Image Credit: Eric Krieger

The Open Space Institute (OSI) has announced the sale of approximately 45 acres of the former Misner Farm in Marbletown to Frank and Cyndi Brooks. In a partnership effort with OSI and Scenic Hudson, this Ulster County farm will also be protected by a conservation easement, which permanently limits development on the property except for expanded agricultural use. Located in the heart of the Rondout Valley, near the Esopus Creek, an area where OSI and Scenic Hudson have been focusing conservation efforts for the past decade. 

The funding for the easement came from a Purchase of Development Rights (PDR) grant from New York State’s Department of Agriculture & Markets Farmland Protection Program, which provided 75 percent of the cost of the easement.  

The local match was provided by the Open Space Conservancy (OSC), the land acquisition affiliate of the Open Space Institute, and Scenic Hudson, both of which used monies from the Lila Acheson and Dewitt Wallace Endowment.  

The Brooks family comes from a long line of cattle farmers and has been raising beef and dairy heifers, along with growing their own hay and corn, on their nearby 147-acre Generation Farm for over 20 years. This sixth generation operation is also supported by almost 500 additional acres of surrounding farmland that the family leases. 

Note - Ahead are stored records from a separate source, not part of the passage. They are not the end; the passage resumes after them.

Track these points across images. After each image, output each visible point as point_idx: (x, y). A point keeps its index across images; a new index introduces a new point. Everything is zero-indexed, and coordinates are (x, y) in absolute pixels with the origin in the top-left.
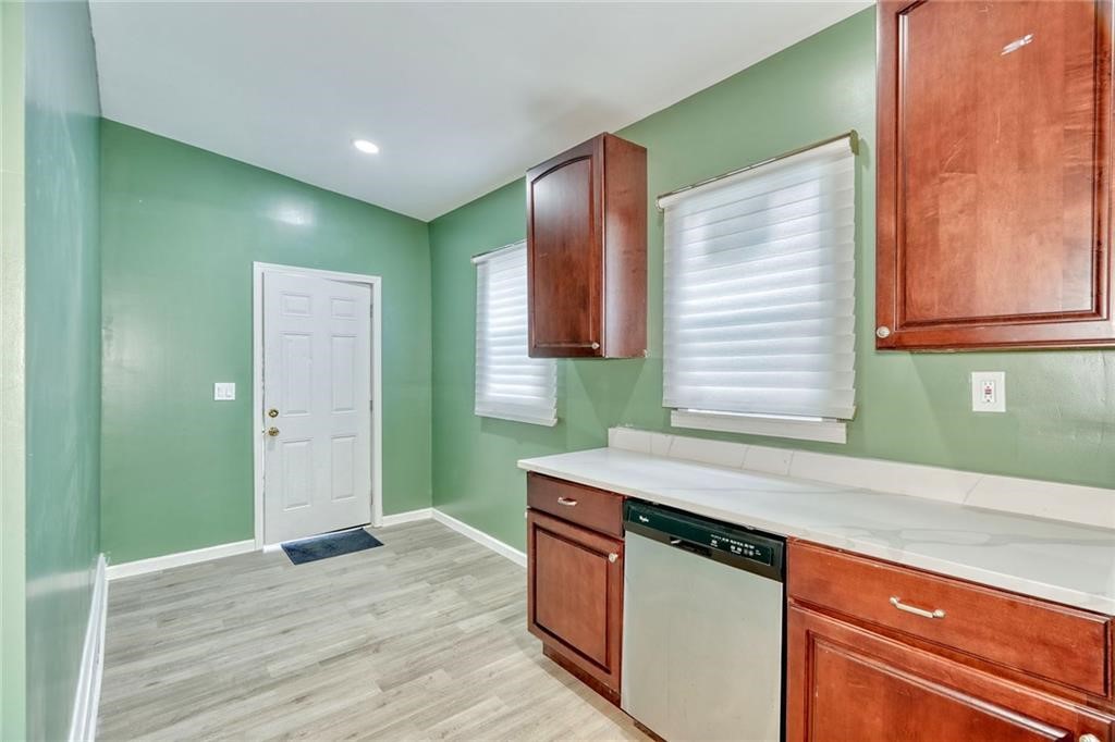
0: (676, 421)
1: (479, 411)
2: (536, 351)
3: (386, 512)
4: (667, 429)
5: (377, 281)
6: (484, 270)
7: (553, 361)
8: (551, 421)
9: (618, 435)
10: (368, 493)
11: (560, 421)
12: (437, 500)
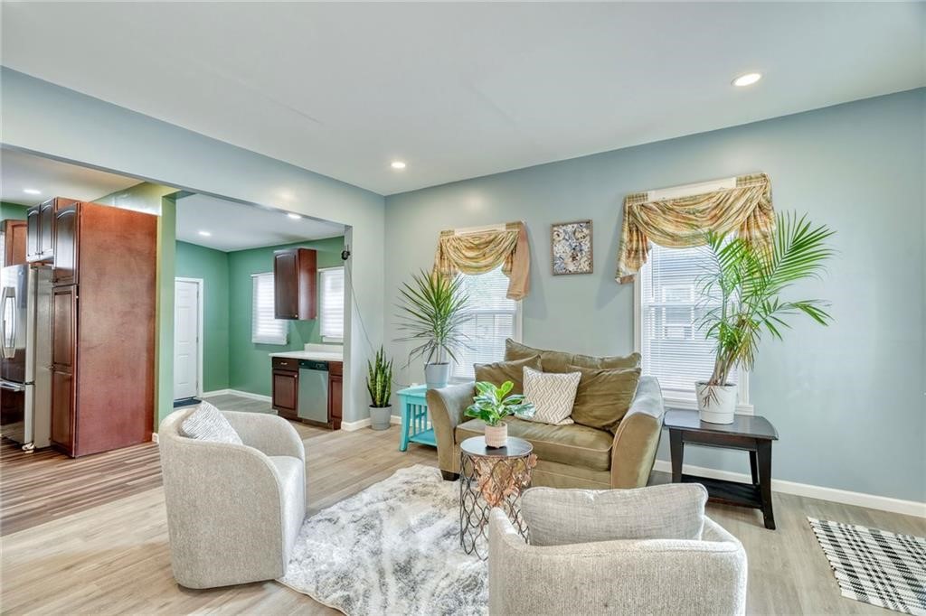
0: (324, 340)
1: (254, 340)
2: (277, 316)
3: (205, 391)
4: (322, 343)
5: (201, 281)
6: (257, 281)
7: (286, 321)
8: (285, 343)
9: (307, 346)
10: (195, 382)
11: (288, 343)
12: (231, 386)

The oldest son, Randy, now armed with a degree in dairy management, will be launching a new dairy operation on the Misner farm, to continue an impressive stewardship of this historic working landscape. Randy praised the many cooperative farmland and open space preservation efforts in the region, saying such efforts “make it affordable for a young person like myself to start a farm. We would be out of business in ten years if it weren’t for the acres preserved in the area. Development would price us out.”

The agricultural easements on the Brooks Farm, as well as the nearby Davenport and Paul Farms, are representative of OSI’s comprehensive farmland protection effort in the Hudson River Valley that serves to protect open space amid rising development pressures and safeguard a local source of fresh and healthy food.

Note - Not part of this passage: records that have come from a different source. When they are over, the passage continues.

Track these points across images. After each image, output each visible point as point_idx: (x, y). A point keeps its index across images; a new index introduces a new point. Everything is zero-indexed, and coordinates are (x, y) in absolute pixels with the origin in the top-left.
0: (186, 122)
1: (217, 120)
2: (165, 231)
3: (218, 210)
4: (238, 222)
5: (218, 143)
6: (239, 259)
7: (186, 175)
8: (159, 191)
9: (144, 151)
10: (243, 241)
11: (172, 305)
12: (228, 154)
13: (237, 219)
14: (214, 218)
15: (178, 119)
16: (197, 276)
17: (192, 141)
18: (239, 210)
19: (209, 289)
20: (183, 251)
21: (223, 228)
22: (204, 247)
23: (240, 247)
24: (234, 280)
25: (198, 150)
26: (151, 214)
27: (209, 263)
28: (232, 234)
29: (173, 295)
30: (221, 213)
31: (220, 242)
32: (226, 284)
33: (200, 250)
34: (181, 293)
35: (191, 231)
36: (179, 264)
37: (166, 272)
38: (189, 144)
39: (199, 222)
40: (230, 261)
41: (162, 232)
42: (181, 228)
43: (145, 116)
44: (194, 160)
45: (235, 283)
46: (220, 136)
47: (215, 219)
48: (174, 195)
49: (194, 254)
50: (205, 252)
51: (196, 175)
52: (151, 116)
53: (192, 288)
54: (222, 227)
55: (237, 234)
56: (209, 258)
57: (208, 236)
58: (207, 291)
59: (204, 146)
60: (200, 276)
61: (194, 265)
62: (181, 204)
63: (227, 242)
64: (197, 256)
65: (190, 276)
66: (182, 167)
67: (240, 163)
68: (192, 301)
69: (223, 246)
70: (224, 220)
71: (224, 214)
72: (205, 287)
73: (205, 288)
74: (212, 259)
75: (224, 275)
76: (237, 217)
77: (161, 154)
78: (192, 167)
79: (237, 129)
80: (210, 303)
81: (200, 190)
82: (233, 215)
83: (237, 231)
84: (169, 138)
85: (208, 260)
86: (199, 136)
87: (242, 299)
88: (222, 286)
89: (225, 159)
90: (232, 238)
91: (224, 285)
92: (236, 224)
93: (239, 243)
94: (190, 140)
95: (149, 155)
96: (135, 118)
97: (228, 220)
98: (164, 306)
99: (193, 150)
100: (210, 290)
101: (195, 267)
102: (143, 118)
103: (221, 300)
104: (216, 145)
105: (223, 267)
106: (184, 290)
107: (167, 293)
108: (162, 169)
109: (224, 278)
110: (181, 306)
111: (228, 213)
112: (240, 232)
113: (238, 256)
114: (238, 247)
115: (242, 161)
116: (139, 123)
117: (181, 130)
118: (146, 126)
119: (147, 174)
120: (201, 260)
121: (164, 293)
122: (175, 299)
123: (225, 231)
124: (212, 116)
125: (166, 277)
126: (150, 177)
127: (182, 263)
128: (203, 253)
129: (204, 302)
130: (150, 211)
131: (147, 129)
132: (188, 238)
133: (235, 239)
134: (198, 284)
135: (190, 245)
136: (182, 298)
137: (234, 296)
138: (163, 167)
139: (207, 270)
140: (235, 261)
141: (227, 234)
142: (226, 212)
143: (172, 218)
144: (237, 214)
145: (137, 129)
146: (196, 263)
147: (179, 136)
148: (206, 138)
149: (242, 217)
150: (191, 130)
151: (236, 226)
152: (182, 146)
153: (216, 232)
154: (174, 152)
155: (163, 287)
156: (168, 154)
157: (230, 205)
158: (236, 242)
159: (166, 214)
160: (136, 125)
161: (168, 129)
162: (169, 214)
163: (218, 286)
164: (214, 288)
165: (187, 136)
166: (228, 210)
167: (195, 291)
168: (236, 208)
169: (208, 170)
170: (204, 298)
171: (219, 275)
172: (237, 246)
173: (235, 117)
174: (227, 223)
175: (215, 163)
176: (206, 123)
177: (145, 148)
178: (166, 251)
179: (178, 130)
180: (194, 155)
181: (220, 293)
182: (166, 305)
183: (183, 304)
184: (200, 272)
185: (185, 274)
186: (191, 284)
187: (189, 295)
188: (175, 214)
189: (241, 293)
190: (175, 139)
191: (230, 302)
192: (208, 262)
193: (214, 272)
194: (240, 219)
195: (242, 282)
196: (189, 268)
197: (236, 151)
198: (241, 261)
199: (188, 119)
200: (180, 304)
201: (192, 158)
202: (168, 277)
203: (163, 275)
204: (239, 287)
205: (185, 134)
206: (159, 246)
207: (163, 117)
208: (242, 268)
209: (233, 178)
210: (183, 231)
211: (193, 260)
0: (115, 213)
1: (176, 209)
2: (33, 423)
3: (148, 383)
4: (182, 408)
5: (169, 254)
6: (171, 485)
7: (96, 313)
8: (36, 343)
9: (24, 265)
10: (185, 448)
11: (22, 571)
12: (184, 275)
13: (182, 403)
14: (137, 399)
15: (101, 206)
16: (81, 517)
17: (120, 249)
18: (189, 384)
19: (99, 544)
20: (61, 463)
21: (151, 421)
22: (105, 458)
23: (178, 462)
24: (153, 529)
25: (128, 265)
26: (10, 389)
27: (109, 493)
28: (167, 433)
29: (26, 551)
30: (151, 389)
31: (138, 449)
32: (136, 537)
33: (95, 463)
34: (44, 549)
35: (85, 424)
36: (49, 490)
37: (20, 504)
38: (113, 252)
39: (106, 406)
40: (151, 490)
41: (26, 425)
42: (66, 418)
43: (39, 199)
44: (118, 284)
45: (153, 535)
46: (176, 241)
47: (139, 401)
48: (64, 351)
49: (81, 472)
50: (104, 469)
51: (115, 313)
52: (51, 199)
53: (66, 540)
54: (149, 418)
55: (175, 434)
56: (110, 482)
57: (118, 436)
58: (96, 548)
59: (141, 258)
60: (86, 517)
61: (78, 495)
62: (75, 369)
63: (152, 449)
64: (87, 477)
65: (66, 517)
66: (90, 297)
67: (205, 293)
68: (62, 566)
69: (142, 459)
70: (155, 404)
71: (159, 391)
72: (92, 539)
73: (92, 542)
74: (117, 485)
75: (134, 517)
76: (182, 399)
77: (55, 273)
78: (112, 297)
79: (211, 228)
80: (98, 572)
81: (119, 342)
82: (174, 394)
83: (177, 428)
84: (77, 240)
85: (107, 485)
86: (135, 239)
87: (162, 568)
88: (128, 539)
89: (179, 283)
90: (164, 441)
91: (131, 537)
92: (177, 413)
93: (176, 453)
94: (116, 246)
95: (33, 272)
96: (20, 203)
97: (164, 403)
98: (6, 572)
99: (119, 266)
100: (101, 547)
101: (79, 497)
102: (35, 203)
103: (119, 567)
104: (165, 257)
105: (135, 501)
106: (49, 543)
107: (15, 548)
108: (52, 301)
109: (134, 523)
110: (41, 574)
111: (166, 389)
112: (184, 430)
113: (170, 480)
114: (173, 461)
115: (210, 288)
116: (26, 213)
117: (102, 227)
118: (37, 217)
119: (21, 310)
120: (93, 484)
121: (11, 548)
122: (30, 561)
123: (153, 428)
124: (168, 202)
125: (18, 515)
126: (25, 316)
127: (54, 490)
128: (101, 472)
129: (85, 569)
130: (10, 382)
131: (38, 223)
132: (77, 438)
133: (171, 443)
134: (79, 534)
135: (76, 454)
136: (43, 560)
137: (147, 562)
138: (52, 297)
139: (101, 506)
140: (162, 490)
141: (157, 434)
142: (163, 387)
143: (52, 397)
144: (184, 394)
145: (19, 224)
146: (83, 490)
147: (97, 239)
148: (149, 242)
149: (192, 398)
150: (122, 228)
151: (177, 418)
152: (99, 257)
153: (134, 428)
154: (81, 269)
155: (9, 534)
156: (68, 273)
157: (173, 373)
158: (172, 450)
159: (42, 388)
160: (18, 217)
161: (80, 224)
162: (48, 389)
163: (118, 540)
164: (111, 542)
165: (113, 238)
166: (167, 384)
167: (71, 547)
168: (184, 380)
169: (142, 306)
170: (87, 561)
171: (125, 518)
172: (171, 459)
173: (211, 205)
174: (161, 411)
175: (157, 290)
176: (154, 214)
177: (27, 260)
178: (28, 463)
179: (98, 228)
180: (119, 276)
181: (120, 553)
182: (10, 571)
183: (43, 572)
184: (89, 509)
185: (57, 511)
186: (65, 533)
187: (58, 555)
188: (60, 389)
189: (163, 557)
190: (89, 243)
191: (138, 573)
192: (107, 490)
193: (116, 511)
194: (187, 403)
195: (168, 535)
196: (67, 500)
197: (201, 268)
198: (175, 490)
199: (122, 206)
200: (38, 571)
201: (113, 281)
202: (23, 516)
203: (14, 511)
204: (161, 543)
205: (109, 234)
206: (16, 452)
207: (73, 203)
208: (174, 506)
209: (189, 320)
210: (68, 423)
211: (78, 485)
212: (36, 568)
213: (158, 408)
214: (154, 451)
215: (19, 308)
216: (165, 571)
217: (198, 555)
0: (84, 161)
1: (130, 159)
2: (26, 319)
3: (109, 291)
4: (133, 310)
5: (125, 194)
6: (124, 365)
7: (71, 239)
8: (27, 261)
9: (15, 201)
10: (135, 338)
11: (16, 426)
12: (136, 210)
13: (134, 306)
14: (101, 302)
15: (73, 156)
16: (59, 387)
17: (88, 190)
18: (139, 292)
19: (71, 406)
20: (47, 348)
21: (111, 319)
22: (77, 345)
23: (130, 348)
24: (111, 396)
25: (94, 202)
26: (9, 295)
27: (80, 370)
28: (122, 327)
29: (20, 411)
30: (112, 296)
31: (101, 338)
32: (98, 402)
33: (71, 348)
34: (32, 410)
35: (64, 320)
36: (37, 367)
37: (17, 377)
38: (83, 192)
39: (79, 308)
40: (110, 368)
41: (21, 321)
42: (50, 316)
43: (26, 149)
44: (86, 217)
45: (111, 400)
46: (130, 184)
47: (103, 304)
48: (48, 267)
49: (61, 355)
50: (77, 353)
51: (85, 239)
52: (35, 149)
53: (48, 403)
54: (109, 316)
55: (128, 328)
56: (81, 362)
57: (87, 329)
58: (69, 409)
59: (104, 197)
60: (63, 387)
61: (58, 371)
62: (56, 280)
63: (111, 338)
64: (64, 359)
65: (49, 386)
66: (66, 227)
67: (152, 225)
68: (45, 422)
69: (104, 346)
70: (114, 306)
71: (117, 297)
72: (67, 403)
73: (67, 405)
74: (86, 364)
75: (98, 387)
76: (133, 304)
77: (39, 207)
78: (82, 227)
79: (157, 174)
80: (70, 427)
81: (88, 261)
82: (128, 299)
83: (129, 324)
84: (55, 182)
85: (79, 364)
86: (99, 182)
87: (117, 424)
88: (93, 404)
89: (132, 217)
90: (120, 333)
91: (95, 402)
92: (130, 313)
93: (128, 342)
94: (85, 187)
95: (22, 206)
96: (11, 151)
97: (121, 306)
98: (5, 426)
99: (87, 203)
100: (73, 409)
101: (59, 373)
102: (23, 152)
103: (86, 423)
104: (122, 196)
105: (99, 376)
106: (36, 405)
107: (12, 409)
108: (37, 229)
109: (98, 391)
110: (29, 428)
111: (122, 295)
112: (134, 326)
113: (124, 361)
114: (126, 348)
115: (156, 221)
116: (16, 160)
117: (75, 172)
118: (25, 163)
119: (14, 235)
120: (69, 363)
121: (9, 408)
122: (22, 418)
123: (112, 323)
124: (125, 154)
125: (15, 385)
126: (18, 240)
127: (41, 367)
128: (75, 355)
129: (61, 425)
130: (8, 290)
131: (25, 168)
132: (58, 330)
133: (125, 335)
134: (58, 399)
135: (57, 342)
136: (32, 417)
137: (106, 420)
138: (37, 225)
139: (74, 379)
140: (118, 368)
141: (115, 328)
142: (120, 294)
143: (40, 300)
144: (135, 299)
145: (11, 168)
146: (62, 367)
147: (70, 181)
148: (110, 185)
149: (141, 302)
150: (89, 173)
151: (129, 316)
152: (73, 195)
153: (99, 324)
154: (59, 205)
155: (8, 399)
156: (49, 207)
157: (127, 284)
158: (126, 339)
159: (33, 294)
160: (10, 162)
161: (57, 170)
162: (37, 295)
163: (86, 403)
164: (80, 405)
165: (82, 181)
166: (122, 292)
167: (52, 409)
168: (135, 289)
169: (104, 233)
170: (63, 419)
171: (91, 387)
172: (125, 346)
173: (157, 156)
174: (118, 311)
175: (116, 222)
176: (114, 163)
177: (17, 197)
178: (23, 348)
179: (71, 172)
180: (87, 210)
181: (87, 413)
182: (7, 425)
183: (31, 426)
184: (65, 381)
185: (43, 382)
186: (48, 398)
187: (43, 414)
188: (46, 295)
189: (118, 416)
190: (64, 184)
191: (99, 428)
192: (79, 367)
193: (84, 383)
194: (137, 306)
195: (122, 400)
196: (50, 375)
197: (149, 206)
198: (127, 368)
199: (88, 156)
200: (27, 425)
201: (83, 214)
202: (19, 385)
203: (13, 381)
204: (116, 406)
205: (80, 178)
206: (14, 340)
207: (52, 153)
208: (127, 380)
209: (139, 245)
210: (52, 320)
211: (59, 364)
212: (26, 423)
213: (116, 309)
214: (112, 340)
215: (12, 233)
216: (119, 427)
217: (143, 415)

“As we are protecting these working farms one by one, OSI and its partners are protecting an integral way of life.  The Brooks Farm is part of an extraordinary agrarian legacy here in the shadows of the Gunks,” said OSI’s President, Joe Martens.  

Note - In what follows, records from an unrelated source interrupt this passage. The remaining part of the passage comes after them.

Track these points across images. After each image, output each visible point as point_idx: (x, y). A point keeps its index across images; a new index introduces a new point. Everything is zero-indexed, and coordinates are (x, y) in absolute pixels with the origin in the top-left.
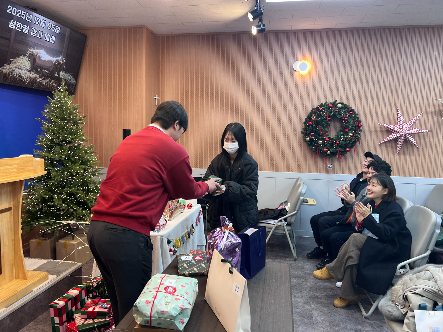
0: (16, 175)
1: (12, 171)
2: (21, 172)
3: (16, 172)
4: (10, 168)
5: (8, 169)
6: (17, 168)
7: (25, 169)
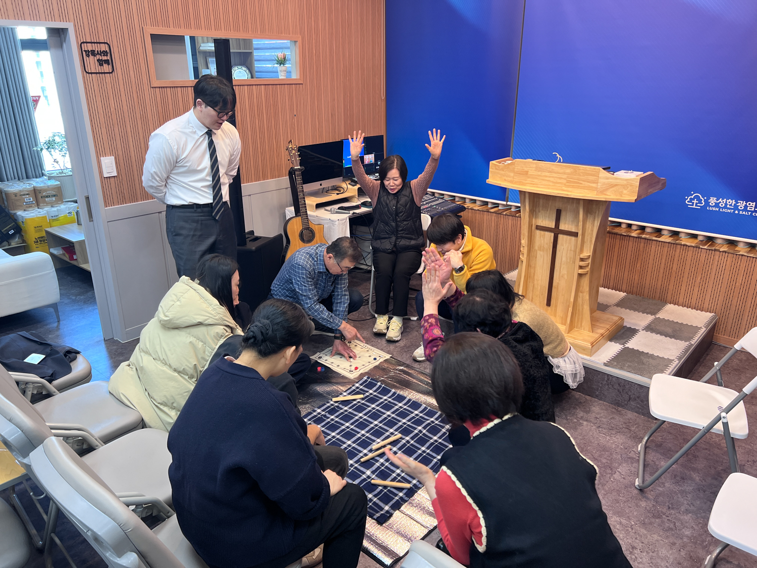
0: (563, 188)
1: (559, 181)
2: (573, 187)
3: (565, 185)
4: (556, 177)
5: (553, 177)
6: (568, 179)
7: (582, 184)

“Farms are vital to our fast-growing region, and unfortunately agricultural land is a prime target for development. Scenic Hudson is ramping up efforts to keep working farms in business. We hope that arrangements like these that allow local farmers to start new agricultural ventures will set a positive precedent for more farm preservation in Ulster County and beyond,” said Scenic Hudson’s Senior Vice President, Steve Rosenberg.

Mr. Rosenberg highlighted that Scenic Hudson has preserved more than 7,000 acres of farmland, part of more than 24,000 acres of land it has protected for public benefit in the Hudson Valley.  The group has conserved more than 3,000 acres in Ulster County and has created nine public parks, including Franny Reese Preserve, Black Creek Forest Preserve, Esopus Meadows Point Preserve, and Shaupeneak Ridge Cooperative Recreation Area.

By preserving a farming economy in Ulster County, OSI is able to shelter surrounding viewsheds and maintain a highly desirable rural community character. To date, OSI has protected 1,000 acres of working farms here, below a 25,000-acre swath of OSI-protected lands atop the Shawangunk Ridge.